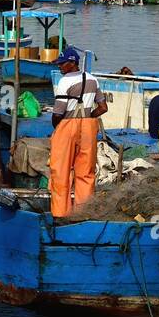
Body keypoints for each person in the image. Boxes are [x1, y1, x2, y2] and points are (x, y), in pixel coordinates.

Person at [48, 46, 107, 217]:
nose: (59, 67)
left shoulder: (64, 81)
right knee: (86, 173)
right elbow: (103, 108)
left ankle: (60, 214)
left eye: (62, 63)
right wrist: (89, 116)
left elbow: (58, 113)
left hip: (67, 125)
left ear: (72, 63)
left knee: (61, 172)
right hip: (88, 126)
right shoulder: (93, 80)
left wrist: (57, 129)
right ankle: (84, 213)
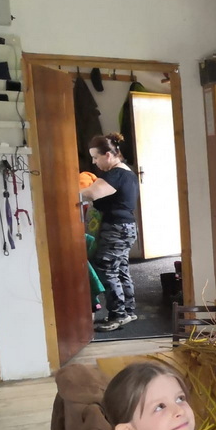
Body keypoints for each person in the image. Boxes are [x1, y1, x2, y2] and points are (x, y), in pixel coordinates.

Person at [82, 133, 139, 332]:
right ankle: (128, 310)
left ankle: (118, 315)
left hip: (116, 229)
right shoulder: (127, 172)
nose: (94, 162)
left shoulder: (116, 174)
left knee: (106, 268)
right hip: (126, 227)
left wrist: (69, 191)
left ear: (107, 155)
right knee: (120, 268)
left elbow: (90, 193)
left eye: (95, 157)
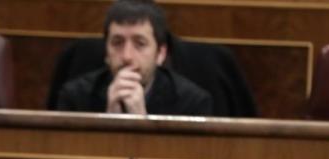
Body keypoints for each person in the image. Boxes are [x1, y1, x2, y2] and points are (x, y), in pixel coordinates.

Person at [55, 0, 212, 116]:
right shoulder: (75, 97)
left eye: (140, 44)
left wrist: (141, 123)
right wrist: (108, 122)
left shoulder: (192, 103)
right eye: (117, 43)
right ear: (106, 52)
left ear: (160, 54)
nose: (127, 56)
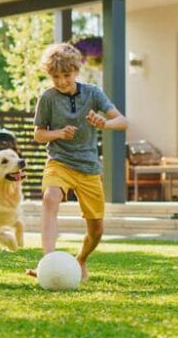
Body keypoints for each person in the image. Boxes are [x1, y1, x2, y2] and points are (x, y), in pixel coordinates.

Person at [27, 43, 128, 281]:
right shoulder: (48, 98)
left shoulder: (93, 93)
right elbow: (38, 134)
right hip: (59, 161)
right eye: (55, 76)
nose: (61, 81)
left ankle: (80, 260)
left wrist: (105, 123)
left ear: (76, 71)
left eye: (66, 75)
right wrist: (58, 133)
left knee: (96, 230)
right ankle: (48, 264)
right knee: (50, 198)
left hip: (88, 167)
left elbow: (122, 121)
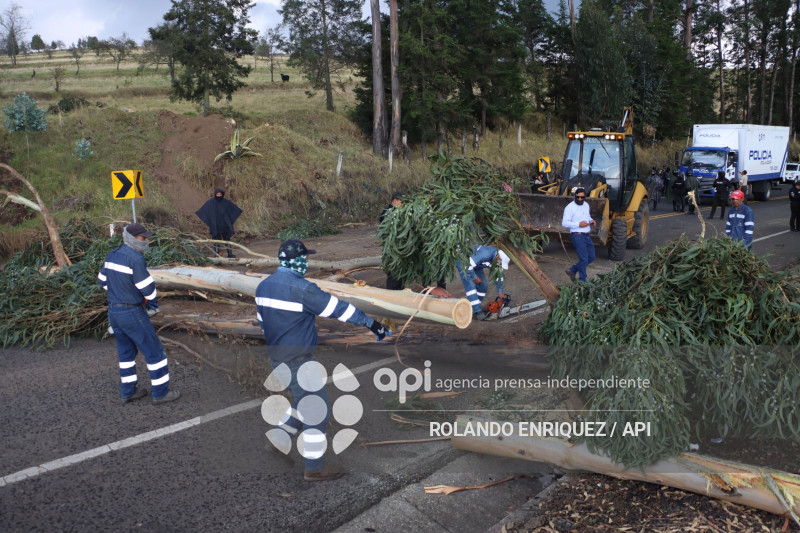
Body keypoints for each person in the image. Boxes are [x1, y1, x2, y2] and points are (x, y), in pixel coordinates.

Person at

## Description of the task:
Skip every picture. Repeat word for word the lines from the line holding "left ear: (76, 71)" through the end of the entries above.

## Solution for this problem:
left ear: (76, 71)
left eye: (66, 75)
right wrist: (58, 133)
left knee: (96, 230)
right ankle: (48, 264)
right knee: (50, 198)
left hip: (88, 167)
left elbow: (122, 121)
Body keypoints for each person in the image. Boxes are [x1, y1, x2, y2] and points are (x, y), in pixel coordinates.

Person at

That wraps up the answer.